* [Extracted entries]:

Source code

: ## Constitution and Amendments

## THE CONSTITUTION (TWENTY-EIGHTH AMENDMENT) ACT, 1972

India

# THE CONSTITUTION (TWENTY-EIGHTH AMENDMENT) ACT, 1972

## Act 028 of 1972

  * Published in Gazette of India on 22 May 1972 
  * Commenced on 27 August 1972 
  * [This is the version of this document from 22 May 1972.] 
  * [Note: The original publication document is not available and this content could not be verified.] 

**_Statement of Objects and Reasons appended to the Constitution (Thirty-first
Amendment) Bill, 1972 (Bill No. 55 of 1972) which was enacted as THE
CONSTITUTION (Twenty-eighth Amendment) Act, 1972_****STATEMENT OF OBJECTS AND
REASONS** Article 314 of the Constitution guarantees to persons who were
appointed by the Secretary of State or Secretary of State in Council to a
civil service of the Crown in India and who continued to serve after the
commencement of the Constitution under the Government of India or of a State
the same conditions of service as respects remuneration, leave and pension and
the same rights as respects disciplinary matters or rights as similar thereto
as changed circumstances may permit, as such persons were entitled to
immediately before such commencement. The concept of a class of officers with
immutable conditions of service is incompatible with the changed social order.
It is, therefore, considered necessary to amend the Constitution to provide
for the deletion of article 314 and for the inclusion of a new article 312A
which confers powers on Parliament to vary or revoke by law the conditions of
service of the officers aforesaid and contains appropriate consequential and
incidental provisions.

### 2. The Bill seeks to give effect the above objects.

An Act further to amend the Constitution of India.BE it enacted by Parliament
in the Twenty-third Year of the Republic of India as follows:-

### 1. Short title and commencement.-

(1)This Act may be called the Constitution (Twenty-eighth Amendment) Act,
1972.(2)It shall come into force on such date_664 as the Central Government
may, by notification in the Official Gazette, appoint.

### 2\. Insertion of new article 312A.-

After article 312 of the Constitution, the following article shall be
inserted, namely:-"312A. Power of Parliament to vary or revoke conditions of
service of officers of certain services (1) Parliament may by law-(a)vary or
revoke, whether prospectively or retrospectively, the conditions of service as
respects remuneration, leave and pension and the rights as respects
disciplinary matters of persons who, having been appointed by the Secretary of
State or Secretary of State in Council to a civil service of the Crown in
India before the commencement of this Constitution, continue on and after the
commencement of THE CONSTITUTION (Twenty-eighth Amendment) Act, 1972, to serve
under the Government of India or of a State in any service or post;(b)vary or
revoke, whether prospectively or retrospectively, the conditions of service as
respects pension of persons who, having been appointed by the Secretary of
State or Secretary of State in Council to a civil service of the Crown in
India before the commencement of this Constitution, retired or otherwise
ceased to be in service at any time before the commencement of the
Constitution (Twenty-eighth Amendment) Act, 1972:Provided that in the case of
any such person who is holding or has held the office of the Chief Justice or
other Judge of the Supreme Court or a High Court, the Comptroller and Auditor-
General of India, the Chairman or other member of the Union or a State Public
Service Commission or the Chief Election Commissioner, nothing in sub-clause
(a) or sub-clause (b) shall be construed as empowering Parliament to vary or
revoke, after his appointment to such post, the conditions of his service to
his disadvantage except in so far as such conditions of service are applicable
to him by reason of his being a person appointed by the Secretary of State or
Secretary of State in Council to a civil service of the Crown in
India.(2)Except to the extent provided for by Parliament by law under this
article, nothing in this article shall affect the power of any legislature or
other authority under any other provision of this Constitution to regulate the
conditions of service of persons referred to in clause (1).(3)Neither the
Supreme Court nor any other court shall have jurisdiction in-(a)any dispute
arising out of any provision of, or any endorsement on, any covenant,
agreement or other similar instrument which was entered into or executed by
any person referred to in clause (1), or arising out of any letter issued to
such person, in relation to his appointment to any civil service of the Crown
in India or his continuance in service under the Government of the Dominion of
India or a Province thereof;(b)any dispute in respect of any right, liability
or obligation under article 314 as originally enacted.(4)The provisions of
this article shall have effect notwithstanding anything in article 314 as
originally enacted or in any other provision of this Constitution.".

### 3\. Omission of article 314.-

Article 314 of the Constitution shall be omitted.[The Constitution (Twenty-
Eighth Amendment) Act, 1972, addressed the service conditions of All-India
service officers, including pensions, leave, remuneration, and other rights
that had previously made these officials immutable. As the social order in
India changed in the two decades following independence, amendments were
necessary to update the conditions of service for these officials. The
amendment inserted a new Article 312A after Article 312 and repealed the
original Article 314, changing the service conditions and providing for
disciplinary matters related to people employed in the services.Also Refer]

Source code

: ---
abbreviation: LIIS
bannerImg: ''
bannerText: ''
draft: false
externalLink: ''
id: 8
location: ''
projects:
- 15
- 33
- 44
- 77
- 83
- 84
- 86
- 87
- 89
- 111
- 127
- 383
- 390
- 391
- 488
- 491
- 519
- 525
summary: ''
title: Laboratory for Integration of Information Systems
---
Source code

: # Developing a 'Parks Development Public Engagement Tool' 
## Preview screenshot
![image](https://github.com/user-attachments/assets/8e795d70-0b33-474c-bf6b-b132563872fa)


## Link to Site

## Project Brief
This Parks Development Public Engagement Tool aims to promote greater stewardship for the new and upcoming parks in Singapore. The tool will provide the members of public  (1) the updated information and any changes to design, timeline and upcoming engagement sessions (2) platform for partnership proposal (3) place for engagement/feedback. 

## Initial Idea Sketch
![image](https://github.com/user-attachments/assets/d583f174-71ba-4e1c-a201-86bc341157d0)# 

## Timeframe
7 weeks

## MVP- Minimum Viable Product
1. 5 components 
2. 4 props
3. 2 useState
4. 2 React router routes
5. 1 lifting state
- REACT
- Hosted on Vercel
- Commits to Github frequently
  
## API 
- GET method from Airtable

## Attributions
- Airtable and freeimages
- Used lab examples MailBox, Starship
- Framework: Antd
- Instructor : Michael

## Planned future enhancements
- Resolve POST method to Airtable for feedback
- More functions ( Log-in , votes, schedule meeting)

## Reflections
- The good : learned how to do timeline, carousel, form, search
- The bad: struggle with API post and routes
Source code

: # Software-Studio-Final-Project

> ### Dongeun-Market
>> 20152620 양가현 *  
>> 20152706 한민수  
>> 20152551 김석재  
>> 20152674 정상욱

* [Your task]: Report each line above containing the string "appointed".

* [Reply]:
appointed by the Secretary of State or Secretary of State in Council to a
disciplinary matters of persons who, having been appointed by the Secretary of
respects pension of persons who, having been appointed by the Secretary of
to him by reason of his being a person appointed by the Secretary of State or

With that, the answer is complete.